The organizers of this event felt that the questions above were not being asked, much less answered. As Dr Mueller put it in his opening speech,
“The new conception of national security threats has no clear definition, because it has come to embrace almost anything. Driven by panic about China’s rise, we are intervening in complex interactions between markets, politics, international relations, technology and society without any firm grasp of its systemic effects and long-term consequences. I see no scientific basis for making the cost-benefit calculus underlying this massive upheaval in our security posture.
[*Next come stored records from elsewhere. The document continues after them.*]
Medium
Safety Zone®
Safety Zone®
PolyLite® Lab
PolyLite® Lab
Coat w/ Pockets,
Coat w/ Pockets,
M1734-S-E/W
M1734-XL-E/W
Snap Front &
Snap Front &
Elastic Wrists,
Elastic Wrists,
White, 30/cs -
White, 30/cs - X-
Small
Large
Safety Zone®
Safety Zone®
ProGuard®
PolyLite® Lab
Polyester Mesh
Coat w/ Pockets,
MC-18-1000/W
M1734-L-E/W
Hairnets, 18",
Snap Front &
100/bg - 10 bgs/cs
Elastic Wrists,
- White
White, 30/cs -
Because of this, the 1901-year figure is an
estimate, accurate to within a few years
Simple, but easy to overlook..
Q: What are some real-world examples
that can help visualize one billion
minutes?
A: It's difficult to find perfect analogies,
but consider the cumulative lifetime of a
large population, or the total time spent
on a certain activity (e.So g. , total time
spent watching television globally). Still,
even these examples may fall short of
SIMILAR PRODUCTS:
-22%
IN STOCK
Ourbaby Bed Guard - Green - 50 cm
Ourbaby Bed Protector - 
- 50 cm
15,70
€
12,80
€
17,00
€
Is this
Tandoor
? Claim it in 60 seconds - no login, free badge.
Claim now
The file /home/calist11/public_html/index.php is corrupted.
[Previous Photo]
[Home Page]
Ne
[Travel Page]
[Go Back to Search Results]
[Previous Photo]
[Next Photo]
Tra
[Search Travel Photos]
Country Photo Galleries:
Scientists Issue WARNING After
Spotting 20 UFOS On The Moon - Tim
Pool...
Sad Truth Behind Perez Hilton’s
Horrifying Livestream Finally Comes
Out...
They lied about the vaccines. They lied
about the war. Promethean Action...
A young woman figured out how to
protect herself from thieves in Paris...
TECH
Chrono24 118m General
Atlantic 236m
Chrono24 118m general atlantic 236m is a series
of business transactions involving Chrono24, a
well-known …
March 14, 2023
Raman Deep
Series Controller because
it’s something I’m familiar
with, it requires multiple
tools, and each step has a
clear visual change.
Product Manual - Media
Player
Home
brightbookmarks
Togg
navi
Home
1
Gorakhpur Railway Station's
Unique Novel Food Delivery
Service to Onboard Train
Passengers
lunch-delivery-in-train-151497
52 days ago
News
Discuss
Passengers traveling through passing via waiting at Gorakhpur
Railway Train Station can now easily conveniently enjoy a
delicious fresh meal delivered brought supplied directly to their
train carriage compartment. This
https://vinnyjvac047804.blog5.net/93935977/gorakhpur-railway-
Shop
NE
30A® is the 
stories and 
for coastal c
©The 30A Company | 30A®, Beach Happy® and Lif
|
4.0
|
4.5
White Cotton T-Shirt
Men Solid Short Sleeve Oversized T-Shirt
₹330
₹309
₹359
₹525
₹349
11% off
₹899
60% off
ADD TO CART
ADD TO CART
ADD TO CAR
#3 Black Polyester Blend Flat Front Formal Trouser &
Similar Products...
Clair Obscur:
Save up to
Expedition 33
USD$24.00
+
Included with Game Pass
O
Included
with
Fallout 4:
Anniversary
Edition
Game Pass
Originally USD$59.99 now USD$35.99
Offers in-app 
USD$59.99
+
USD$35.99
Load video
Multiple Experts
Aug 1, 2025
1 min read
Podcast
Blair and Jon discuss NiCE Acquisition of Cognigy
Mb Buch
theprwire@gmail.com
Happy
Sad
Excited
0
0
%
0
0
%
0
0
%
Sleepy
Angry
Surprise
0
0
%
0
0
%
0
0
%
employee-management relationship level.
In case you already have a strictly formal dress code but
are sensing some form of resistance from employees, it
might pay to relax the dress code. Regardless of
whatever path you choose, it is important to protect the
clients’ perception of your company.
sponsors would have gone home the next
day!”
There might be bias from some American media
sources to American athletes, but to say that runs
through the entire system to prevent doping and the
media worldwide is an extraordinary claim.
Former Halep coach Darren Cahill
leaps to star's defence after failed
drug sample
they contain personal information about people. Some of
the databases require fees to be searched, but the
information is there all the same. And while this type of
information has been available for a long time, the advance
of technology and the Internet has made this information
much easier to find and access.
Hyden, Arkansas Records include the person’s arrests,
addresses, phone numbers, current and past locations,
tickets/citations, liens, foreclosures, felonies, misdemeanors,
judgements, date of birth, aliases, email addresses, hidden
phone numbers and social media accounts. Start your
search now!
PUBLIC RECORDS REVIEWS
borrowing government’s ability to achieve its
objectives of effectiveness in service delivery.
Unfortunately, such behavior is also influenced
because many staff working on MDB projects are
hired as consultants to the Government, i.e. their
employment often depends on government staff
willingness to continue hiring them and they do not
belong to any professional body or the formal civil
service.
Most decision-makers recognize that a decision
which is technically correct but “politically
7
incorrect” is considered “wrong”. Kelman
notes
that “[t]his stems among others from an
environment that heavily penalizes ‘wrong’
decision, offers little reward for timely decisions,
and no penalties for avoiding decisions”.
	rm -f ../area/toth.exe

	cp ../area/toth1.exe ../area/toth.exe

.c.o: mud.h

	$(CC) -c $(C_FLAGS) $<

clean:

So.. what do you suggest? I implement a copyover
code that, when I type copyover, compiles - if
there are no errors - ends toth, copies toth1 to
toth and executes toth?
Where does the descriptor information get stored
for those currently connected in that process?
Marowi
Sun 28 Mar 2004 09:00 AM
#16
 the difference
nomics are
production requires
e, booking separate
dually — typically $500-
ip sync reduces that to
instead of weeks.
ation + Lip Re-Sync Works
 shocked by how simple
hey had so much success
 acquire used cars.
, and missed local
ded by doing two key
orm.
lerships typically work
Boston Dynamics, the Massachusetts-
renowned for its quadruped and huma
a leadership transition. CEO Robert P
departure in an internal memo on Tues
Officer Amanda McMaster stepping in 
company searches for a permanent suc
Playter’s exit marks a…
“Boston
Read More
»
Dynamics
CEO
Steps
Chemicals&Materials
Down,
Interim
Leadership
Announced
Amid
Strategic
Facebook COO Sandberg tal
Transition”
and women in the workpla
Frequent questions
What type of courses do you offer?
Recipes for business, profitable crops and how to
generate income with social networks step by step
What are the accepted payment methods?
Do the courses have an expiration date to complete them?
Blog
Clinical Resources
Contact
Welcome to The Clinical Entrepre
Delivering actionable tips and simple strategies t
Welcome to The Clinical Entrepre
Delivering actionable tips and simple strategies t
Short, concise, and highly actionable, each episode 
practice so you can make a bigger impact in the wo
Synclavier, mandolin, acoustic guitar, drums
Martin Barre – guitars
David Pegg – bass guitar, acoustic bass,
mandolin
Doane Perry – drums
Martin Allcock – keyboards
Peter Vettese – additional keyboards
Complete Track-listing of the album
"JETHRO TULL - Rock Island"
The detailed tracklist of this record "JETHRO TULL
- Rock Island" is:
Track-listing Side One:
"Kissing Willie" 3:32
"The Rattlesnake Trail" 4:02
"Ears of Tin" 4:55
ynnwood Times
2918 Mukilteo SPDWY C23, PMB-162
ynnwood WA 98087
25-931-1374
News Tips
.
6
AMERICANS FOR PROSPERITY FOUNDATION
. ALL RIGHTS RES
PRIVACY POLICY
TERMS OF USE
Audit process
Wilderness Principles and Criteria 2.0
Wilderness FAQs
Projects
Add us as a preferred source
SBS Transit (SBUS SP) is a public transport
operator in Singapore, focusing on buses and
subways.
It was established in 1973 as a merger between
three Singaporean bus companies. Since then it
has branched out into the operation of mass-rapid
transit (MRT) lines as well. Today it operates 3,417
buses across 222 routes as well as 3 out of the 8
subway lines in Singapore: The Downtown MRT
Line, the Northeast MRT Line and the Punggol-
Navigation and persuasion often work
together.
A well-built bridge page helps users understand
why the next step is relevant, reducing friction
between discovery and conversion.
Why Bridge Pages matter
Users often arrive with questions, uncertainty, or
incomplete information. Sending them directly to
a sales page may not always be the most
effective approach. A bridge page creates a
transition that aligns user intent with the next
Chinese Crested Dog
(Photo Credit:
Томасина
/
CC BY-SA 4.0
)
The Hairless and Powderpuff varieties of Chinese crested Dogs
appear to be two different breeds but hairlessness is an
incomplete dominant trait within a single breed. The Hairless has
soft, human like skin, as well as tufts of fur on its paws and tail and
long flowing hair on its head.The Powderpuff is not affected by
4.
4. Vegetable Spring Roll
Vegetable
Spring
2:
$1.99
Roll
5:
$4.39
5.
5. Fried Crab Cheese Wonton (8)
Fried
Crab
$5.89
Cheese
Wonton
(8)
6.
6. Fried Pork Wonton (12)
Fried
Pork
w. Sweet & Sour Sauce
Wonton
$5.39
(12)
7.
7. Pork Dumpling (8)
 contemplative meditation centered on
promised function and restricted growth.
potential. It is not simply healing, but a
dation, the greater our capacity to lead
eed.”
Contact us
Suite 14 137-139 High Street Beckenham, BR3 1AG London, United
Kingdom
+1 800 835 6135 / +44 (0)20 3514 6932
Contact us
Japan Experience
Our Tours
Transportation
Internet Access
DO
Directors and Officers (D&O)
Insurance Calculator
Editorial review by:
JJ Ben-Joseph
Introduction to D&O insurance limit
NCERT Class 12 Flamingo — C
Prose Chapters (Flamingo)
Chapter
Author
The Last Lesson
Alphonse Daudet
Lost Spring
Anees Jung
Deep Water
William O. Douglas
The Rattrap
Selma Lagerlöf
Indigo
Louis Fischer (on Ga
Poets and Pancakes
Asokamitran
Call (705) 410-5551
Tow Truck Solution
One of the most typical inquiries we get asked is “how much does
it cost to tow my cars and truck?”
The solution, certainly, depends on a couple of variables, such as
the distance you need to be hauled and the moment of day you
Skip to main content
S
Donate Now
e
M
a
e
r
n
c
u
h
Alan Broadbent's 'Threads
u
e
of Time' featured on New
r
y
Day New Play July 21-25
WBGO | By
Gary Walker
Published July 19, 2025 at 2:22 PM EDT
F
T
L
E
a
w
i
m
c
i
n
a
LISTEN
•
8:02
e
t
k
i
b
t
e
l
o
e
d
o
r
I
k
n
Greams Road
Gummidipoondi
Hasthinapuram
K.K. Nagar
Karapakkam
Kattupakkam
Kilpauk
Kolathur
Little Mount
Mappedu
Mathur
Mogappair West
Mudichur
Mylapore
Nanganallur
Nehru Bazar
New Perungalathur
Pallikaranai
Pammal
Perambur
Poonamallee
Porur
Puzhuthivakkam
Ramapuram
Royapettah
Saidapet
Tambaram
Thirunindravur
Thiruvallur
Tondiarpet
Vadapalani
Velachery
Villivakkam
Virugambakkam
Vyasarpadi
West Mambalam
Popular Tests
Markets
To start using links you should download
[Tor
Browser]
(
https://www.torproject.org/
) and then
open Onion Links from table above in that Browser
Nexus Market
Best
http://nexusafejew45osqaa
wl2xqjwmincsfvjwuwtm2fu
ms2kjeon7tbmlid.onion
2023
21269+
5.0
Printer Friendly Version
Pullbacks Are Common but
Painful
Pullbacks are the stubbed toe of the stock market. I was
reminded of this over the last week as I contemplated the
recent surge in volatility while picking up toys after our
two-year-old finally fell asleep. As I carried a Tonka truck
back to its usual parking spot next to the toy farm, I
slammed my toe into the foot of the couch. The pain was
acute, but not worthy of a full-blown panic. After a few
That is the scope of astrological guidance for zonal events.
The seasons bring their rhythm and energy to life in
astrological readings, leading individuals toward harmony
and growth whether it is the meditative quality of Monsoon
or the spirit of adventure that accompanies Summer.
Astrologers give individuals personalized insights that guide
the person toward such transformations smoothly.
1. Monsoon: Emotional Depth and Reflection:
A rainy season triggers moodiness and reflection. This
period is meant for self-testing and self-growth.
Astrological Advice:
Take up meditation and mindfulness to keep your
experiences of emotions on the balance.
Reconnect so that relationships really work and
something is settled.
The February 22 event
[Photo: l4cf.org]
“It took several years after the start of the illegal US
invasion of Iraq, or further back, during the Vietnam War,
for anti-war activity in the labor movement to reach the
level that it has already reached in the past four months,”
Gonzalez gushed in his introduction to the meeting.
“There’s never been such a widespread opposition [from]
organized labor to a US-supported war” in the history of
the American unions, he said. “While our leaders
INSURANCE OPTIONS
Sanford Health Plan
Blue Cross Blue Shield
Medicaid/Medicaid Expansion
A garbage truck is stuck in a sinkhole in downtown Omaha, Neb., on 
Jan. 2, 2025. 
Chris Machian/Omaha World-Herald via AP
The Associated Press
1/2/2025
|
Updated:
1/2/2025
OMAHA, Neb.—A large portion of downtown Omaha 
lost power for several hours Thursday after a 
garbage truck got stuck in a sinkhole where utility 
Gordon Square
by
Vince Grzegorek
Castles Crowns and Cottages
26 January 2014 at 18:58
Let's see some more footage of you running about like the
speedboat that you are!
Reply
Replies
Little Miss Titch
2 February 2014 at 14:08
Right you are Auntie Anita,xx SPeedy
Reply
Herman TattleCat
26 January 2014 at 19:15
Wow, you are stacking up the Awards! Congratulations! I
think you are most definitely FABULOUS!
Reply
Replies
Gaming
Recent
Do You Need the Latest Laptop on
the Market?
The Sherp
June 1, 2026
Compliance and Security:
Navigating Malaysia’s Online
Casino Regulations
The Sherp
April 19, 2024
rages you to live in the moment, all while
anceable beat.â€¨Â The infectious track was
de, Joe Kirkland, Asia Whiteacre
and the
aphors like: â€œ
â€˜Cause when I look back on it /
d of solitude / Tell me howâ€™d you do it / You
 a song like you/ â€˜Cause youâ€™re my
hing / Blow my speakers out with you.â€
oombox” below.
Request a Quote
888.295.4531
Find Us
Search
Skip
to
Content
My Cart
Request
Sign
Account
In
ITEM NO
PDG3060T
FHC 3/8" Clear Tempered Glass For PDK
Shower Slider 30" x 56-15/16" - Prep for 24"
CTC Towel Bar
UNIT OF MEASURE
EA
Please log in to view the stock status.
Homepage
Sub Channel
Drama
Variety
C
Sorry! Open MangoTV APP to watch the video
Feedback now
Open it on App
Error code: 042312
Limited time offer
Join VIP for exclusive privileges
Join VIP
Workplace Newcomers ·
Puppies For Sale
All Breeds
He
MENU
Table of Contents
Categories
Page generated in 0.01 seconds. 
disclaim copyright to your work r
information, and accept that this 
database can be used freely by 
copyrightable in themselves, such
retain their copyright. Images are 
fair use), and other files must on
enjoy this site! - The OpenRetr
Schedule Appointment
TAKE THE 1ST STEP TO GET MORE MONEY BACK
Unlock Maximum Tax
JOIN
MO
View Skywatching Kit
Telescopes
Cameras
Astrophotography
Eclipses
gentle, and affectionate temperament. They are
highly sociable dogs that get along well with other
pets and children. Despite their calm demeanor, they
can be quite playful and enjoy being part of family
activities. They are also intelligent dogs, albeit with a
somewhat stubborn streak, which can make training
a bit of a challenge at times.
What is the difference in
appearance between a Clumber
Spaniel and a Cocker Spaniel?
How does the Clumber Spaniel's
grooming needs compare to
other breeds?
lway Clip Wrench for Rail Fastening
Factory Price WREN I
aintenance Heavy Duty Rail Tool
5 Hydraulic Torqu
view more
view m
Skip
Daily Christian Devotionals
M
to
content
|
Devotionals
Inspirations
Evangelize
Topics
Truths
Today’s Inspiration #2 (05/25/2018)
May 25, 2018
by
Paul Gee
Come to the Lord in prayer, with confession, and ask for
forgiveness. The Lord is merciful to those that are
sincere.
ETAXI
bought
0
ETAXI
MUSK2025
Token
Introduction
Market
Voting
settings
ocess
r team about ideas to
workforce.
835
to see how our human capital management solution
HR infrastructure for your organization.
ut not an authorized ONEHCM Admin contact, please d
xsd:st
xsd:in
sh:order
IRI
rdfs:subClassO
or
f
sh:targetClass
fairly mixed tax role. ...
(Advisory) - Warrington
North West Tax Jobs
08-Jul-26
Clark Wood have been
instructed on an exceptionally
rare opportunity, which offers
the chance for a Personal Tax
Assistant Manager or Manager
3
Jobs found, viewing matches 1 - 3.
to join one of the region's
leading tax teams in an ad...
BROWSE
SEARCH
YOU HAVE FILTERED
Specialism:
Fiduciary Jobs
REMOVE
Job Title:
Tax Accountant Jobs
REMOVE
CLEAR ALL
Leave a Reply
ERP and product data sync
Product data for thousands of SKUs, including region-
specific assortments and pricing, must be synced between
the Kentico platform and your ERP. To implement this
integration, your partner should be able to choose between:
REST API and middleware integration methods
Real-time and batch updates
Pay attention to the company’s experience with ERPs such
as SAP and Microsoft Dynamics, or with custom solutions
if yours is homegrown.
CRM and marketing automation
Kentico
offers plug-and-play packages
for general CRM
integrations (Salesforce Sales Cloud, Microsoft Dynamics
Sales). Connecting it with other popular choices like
I see no historical precedent that these measures are based on, except, perhaps, for 18th century mercantilism or the clash of European empires that preceded World War 1 – and neither of those precedents led to positive outcomes. Are these measures reducing risk, or making us poorer while aggravating conflict?”
Workshop Outcomes and Goals
A summary of the proceedings of the workshop will be published soon. The academics, industry experts, policymakers, and legal scholars each participant brought a unique perspective, enriching the discussions with insights drawn from their respective fields.
As we synthesize the proceedings into a report, we hope this opening salvo will chart a course for future discussions in answering many opening questions and ultimately policy course corrections.